煩悩。聞いたことある言葉だけど、それが何かをきちんと理解するページ

煩悩とはどういうことなのでしょうか?
漢字を見ると煩わしいという字と悩ますという字で煩悩です。
大晦日に除夜の鐘を打つのはこの煩悩を払うためだとも言われています。

インドの高僧ナーガールジュナが書いた「大智度論」には「煩悩とは能く心をして煩わしめ、能く悩みをなす。
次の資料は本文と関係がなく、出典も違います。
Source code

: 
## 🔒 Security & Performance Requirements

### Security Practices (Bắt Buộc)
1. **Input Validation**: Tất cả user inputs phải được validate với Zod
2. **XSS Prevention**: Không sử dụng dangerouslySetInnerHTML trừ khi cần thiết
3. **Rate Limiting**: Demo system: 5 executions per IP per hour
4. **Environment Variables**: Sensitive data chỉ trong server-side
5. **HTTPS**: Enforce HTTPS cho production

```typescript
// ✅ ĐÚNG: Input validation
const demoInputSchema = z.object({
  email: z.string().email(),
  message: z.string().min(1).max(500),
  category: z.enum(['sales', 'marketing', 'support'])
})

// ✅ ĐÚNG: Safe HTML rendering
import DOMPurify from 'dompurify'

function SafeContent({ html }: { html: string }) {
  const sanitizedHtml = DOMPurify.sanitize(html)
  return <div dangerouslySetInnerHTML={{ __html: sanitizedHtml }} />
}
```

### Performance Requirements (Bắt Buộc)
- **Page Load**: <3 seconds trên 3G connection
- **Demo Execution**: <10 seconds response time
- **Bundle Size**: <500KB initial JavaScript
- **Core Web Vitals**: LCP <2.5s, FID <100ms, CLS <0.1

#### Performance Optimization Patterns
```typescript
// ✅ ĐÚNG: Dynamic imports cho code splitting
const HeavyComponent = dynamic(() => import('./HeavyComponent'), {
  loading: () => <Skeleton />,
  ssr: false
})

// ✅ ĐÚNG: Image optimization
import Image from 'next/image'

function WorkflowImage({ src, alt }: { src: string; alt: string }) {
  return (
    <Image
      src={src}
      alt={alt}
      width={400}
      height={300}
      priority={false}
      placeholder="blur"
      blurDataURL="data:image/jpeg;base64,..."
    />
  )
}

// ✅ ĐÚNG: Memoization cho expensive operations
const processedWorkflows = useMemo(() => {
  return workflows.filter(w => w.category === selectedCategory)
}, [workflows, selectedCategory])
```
故に名付けて煩悩となす」と明記されています。
しかし、これを読んでもどういう意味なのか分からないという人が大半でしょう。

煩悩とは自分の心なのに何かと自分自身を悩ませて煩わせ苦しめる心の動きで、これが輪廻転生の原因だ、と書いている書物もあります。

煩悩は108もあるのは何故なのか

輪廻転生と言うのは、この世の中は生まれてから死ぬまで苦しむ上に、死後も別の命に生まれ変わって苦しみ続けるものだ、という意味です。
これでは、いったい何のために生まれて来たのかと思ってしまうでしょう。

煩悩は108あると言われていて、除夜の鐘を108回も打つのは、1年間の煩悩をいったんリセットして新しい年を迎えましょうという願いを込めているそうです。
また、硬式野球のボールの縫い目は108あり、数珠にも108個の珠が付いています。お坊さんのお経が退屈な時にでも数えてみると良いでしょう。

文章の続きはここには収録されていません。